Dies werden wir zum entsprechenden Zeitpunkt mit entsprechender Klarheit in den Haushalt einarbeiten.

(Zuruf von der CDU: Jawohl!)

Meine Damen und Herren Kolleginnen und Kollegen, wichtig ist auch, dass wir trotz der gesamtwirtschaftlich schwierigen Situation und der gravierenden Folgen für den Landeshaushalt die erforderliche Neuverschuldung für das Jahr 2010 in Höhe von 2,6 Milliarden € im vorgelegten Entwurf unterhalb der Summe der im Haushalt veranschlagten Ausgaben für Investitionen halten. Das ist ein Verfassungsgebot. Ähnliches gilt für das Jahr 2011 – die Zahlen sind genannt –: Nach dem Entwurf gibt es im Jahr 2011 eine Nettokreditaufnahme in Höhe von 2 Milliarden €; dagegen gibt es ein Investitionsvolumen in Höhe von 2,4 Milliarden €. Das heißt, auch der Entwurf für das Jahr 2011 ist verfassungsgemäß. Damit wird Artikel 84 der Landesverfassung eingehalten, ohne dass wir die Ausnahmetatbestände bemühen müssten.

Ich kann Ihnen allerdings sagen: Wann sonst wäre es angebracht und zulässig, aufgrund einer „erschütterten“ gesamtwirtschaftlichen Situation von den Ausnahmetatbeständen Gebrauch zu machen, wenn nicht in dieser Zeit? Trotzdem bemühen wir uns, diese Vorgabe der Verfassung einzuhalten. Mit dem Entwurf ist uns dies gelungen.

Wir haben uns ferner strenge Vorgaben in der Landeshaushaltsordnung gegeben. Wir haben im Jahr 2007 in § 18 der

Landeshaushaltsordnung eine Schuldenbegrenzungsregelung aufgenommen. Wir halten auch diese ein. Wann, wenn nicht jetzt, in dieser großen und größten Rezession der Nachkriegsgeschichte, ist der dort beschriebene Ausnahmetatbestand gegeben? Trotzdem halten wir diese Regel ein. Wir bleiben bei dem, was dort geboten ist. Obwohl der Rückgang der Steuereinnahmen gegenüber dem Vorjahr deutlich mehr als 1 % beträgt – das ist die Maßgabe, über die hinausgehend der Ausnahmetatbestand begründet ist –, bleiben wir im Rahmen der von uns gelegten Vorgaben der Landeshaushaltsordnung.

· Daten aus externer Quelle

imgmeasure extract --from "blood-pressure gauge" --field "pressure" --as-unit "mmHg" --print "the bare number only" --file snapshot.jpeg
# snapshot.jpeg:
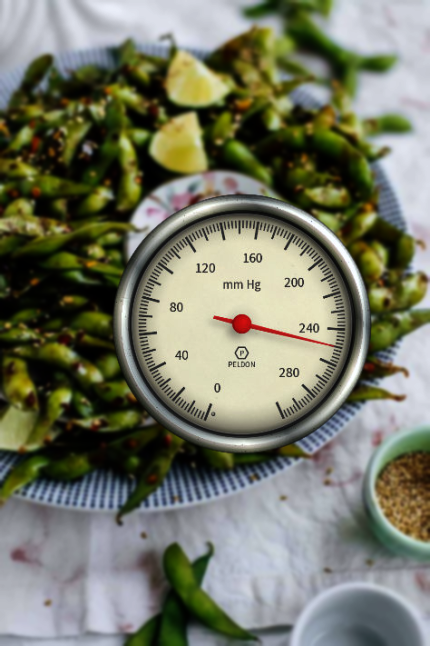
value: 250
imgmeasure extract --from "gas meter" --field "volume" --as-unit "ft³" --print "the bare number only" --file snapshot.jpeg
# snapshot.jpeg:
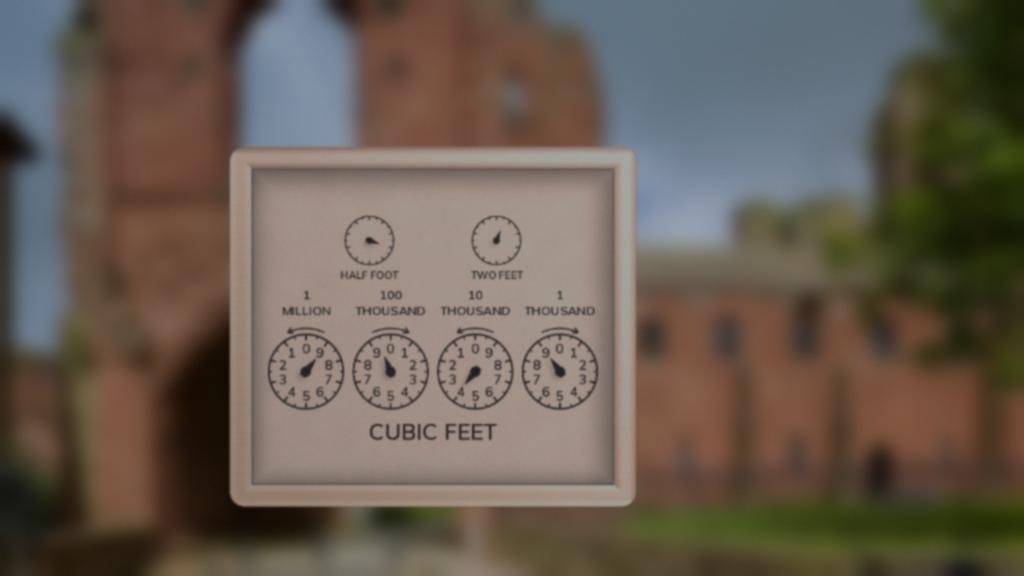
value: 893900
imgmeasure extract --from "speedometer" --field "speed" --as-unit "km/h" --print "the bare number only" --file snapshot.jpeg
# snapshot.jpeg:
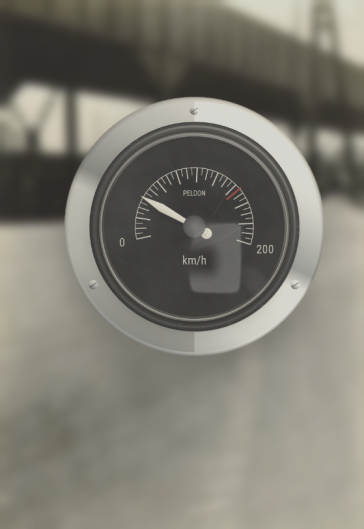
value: 40
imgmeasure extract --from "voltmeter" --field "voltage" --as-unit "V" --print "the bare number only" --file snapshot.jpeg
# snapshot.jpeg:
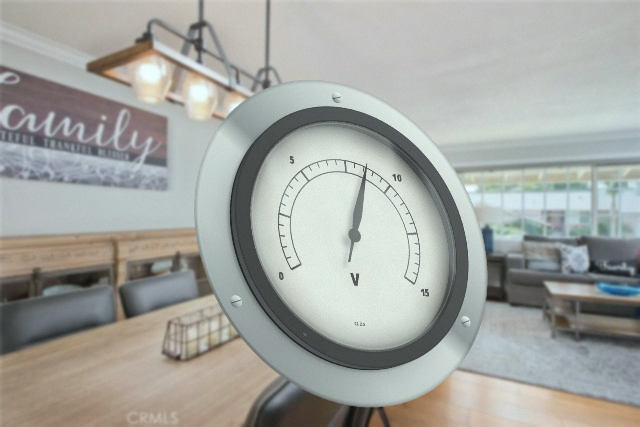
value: 8.5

Natürlich muss auch bei diesem Haushalt entschieden werden, worauf wir unsere Kräfte konzentrieren.

(Abg. Claus Schmiedel SPD: Jetzt! – Unruhe)

Ich habe dazu in den letzten Tagen eine Vielzahl von Vorschlägen lesen dürfen. So erinnerte vor einigen Tagen – Sie haben es auch gelesen – seine Exzellenz, Herr Erzbischof Zollitsch, daran, mehr für die Privatschulförderung zu tun.

(Beifall bei der FDP/DVP – Zuruf von der FDP/DVP: Bravo! – Abg. Heiderose Berroth FDP/DVP: Da hat er recht!)

Sie dürfen bei den jeweiligen Vorschlägen klatschen, wenn Sie jeweils einen Sparvorschlag mit einbringen.